Le metteur en scène capte cette rencontre remarquable entre des présences vivantes, les ombres insaisissables d’un passé toujours présent dans le cadre d’un monde issu de l’oralité . Ici prononcer les mots tels que la terre, les cendres, la lune, le soleil brillant, la chaleur et surtout, « torear » la nuit de la feria, déclenche un rituel d’expiation qui va transformer le monde et laisser une famille en ruines.
Le décor, conçu par Sylvian Barré, révèle deux espaces de jeu : un lieu dépouillé, sans volumes, sans accessoires , peint d’ocre, de jaune et de sienne. Il renvoie à une terre en train de mourir et à un espace où la mort est déjà là puisque Miguel le fils, se prépare à se confronter à l’animal! Voilà cependant l’espace où Maria et les musiciens peuvent chanter à partir d’un future libéré du traumatisme alors qu’à gauche, des éléments surélevés fournissent des endroits d’où les personnages peuvent observer la terre et dominer le paysage. La scénographie est constamment transformée par le temps puisque l’artiste a réussi la rencontre entre formes abstraites et couleurs évocatrices d’ émotions précises.

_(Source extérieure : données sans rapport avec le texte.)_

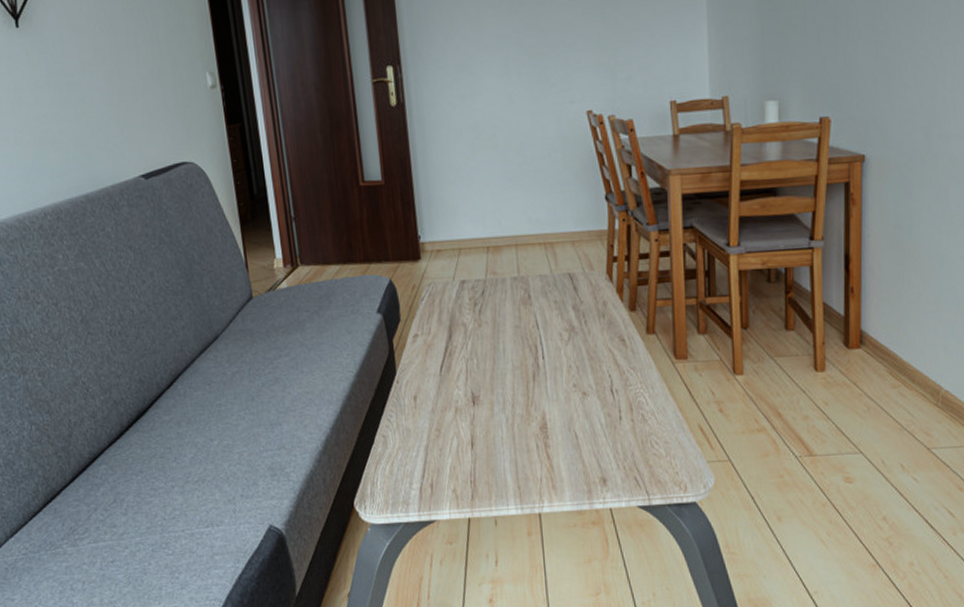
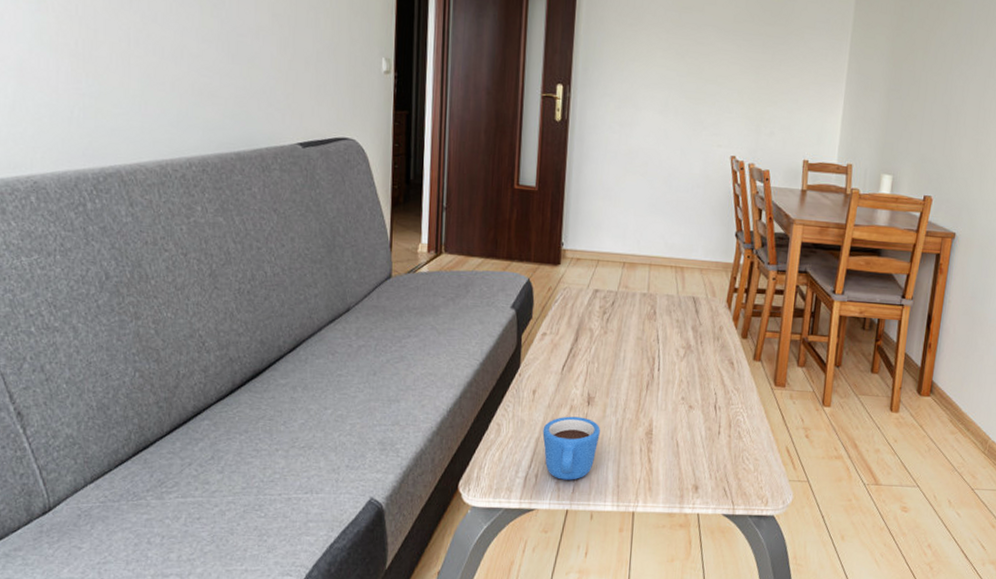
mug: none [430,418,491,487] -> present [542,416,600,480]

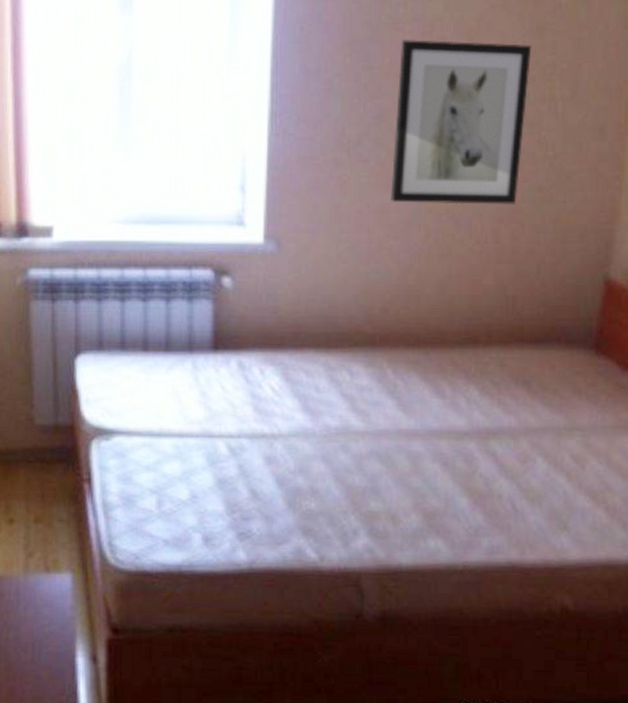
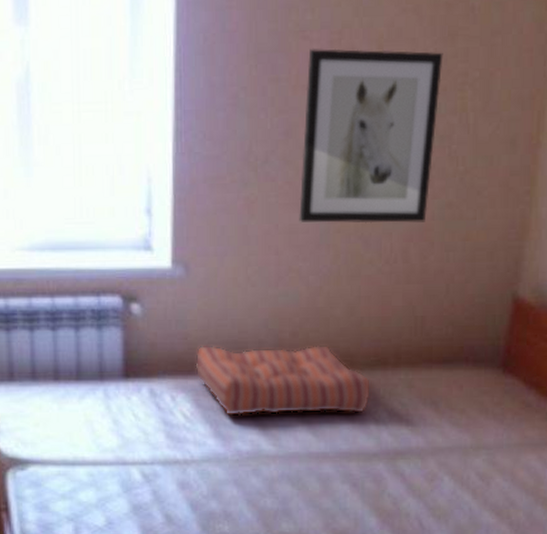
seat cushion: none [285,319,463,392] -> present [195,344,372,417]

Mais le jeu des comédiens, dont certains parlent trop doucement, est inégal. Par ailleurs, le texte qui sonne souvent comme une partition vocale manque d’énergie et on ne ressent pas assez l’émergence des moments de tension dramatique. Nous ne sommes même pas rendu compte que Pozo, celui qui incarne « l’autre » suspect, avait été victime d’une mise à mort sauvage! On aperçoit les traces d’un corps humain, évoqué par des vêtements par terre , on entend dire qu’il est mort mais la forme et la nature de cette mise à mort qui nous semblent très importantes, nous ont échappé. A la première, la panne du système vidéo a empêché la projection d’images prévues, mais maintenant ce devrait désormais être plus clair.
Reste un texte d’une très grande beauté qui pose d’énormes défis au metteur en scène le plus chevronné. On peut féliciter le Théâtre de l’Opprimé de nous avoir fait découvrir ce jeune auteur espagnol si important .
Alvina Ruprecht
Théâtre de l’Opprimé, du 6 au 22 avril. 78 rue Charolais T: 01-43-45-81-20.